1. Field of the Invention
This invention relates to a backlight module, and particularly to a backlight module that is easy for sequential procedures, including assembly, quality examination and disassembly.
2. Description of the Prior Art
Generally, a backlight module refers to a device member capable of providing a light source from the back of a product, which has been widely used in various products related to information, communication and consumer goods, such as liquid crystal displays (LCD), film scanners, slide projectors and so on. The backlight module mainly includes an incident light source, a light-guide plate, a diffusion sheet, a prism sheet and a brightness enhancement film (BEF). Put simply, its principle is that a self- luminous light from a light source, for example, a cold cathode fluorescent lamp (CCFL) and a lighting diode (LED), is conducted in by a light-guide plate to produce an even surface light source. Meanwhile, to keep the products competitive in future markets, the backlight module needs to take several product evolution directions into account: lighter weight, miniaturization, lower power consumption, higher brightness and lower cost.
Reference is made to FIG. 1, which is an assembly diagram of a conventional backlight module 1a. The module 1a includes an upper frame 10a and a lower frame 11a, which are engaged with each other and form a receiving cavity therebetween, and further a light-guide plate 12a, lighting member 13a, a reflective sheet 14a, at least one diffusion sheet 15a and at least one prism sheet 16a, all of which are received within the receiving cavity. The semi-finished module will be further coupled with a glass substrate 2a. The upper frame 10a is provided with a perimetric stop base 101a that is arranged to protrude inward along the inner perimeter at the top side of the frame 10a. During assembly of the module, the upper frame 10a is upside down with respect to FIG. 1, while the perimetric stop base 101a is located beneath the upper frame 10a. According to the design requirement, the diffusion sheet 15a and the prism sheet 16a are placed in order on the perimetric stop base 101a. After the light-guide plate 12a and the lighting member 13a are mounted, the reflective sheet 14a is laid on the light-guide plate 12a. The lower frame 11a and the upper frame 10a are then engaged for the purpose of securing the light-guide plate 12a and the lighting member 13a. At this time, the semi-finished product is roughly assembled. The semi-finished product is then put upside down, such that the perimetric stop base 101a is located above the light-guide plate 12a. The glass substrate 2a is mounted on the perimetric stop base 101a, allowing the glass substrate 2a in connection with the diffusion sheet 15a, the prism sheet 16a, the light-guide plate 12a, the lighting member 13a and the reflective sheet 14a to be arranged opposite the perimetric stop base 101a. 

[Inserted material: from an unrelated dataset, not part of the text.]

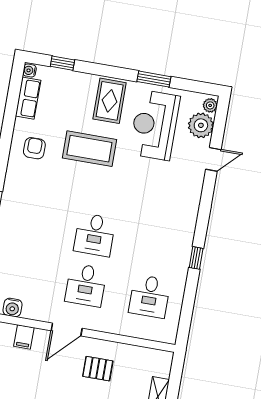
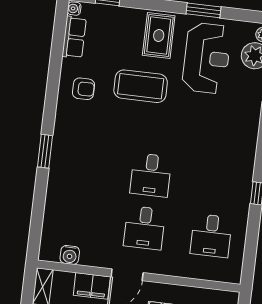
reception desk: (155, 125) -> (207, 58), turned 180
armchair: (34, 148) -> (84, 89), turned 90
filing cabinet: (24, 337) -> (92, 286), width x2.00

However, during assembly of the conventional backlight module 1a, a step of turning over the upper frame 10a is required, and it is thus obvious that the assembly process is not smooth. Furthermore, the lower frame 11a and the upper frame 10a are arranged with a mutual securing engagement structure. After the lower frame 11a is engaged and secured with the upper frame 10a, it is difficult to disassemble, which is disadvantageous to the improvement of production efficiency. If there is any need for maintenance and repair or if replacement of the diffusion sheet 15a or the prism sheet 16a becomes necessary, the rework process is bothersome to operators and the products are prone to damage. Therefore, some hazards of low product yield may occur while the structure is disadvantageous and could result in disfigurement or damage. The above-mentioned product damage includes scores and scratches on the diffusion sheet 15a, the prism sheet 16a, the light-guide plate 12a and the reflective sheet 14a, which adversely affect the overall brilliancy, thus reducing the value of the products. Moreover, depending on different design requirements, the quantity of the diffusion sheets 15a and the prism sheets 16a may not be the same, and neither the assembling sequence of the diffusion sheets 15a and the prism sheets 16a to be assembled is. In the event that a polarizing sheet, an intensifier sheet and other members are added for purpose of adaptation of further optical characteristic, and it is desired to perform a test process to verify the members are assembled in the right sequence and registered properly, similar problems occur during said test process. Dissassembly of the engaged lower frame 11a and upper frame 10a is difficult, and the products are potentially damaged during disassembly and reassembly of the members. Additionally, in the assembled structure of the conventional backlight module 1a, the stop base 101a is arranged over the optical films; thus the upward and even light output obtained from the effect of those optical films is subject to reduced light output area due to blocking by the stop base 101a. The conventional backlight module 1a is unable to be made more economically.
Accordingly, this invention is provided to remove the above disadvantages with a reasonable design.